A November 2017 sediment study found high levels of dioxins and furans near the mill.

In April 2024, the federal Environmental Protection Agency intervened to prevent a "potential catastrophic release" of harmful chemicals. EPA ordered Cosmo Specialty Fibers to provide 24-hour security, fire suppression systems, and maintain power and water service. On September 17, 2024, the EPA was notified that the facility had lost power.

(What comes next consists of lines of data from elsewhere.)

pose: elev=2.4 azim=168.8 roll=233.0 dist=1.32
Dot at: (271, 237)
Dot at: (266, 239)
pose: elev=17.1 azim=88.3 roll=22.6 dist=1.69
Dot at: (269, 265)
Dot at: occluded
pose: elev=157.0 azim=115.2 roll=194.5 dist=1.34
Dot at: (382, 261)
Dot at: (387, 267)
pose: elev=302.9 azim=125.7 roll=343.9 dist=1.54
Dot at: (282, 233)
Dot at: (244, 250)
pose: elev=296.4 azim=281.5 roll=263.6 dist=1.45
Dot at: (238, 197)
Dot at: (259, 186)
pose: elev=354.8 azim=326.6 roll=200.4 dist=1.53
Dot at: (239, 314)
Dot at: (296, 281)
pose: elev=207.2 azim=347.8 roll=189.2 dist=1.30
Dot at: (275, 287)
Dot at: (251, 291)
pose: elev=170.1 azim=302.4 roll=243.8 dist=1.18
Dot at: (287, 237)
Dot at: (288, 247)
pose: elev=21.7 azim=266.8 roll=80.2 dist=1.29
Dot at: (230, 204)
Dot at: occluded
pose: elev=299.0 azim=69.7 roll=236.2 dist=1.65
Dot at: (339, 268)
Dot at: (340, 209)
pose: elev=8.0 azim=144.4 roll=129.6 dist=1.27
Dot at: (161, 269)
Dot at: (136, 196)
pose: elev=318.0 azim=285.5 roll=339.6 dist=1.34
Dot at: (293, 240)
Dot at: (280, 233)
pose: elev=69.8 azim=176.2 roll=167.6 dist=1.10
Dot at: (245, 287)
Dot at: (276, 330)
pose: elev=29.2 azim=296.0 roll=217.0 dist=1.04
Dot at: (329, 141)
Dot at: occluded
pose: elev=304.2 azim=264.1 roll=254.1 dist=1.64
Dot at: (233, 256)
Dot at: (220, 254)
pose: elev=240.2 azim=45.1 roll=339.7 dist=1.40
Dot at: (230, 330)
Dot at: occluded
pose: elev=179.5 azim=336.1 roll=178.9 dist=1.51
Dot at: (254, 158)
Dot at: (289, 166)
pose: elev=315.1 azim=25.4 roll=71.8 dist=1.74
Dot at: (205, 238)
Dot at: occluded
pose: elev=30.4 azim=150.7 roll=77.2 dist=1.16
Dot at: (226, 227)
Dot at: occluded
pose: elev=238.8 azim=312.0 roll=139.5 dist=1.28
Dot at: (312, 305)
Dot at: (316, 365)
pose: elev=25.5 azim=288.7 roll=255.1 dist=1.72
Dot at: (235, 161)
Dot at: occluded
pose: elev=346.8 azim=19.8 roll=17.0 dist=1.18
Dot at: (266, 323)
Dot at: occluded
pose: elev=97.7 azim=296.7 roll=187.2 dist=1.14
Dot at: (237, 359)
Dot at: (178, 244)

In 2025, despite being closed down in 2022, the Washington state Department of Ecology fined it $2.3 million for leaking corrosive chemicals out of its storage tanks, polluting the Chehalis River, failing to report emissions, and failing to surrender emissions allowances. In both 2023 and 2024, it was the only entity in Washington state to not comply with its Cap and Invest greenhouse gas emissions obligations. Bassett has appealed the fine, arguing that the allowances were charged when the plant was not operating. According to Ecology's interpretation of the statute, emitters are charged based on historical emissions, which the mill had surpassed. However, emitters that fall below 5,000 tons of CO2e for three years in a row become exempt in future years.

Fines levied by Ecology
| Category | Amount | Statute(s) | WAC regulations |
|---|---|---|---|
| Dangerous Waste | $499,350 | Washington Hazardous Waste Management Act RCW § 70A.300 | WAC 173-303 |
| Water Quality | $677,325 | RCW § 90.48 | WAC 173-224 |
| Air Quality | $142,602 | Washington Clean Air Act RCW § 70A.15 | WAC 173-401-930 WAC 173-401-620 (2)(f) |
| Cap-and-Invest | $687,992 | Climate Commitment Act | WAC 173-446 |
| Emissions Reporting | $280,700 | Washington Clean Air Act RCW § 70A.15 | WAC 173-441 |

Ecology has announced a plan under the Washington Model Toxic Controls Act to have Cosmo Specialty Fibers and Weyerhaeuser, the "potentially liable parties", conduct a cleanup feasibility study.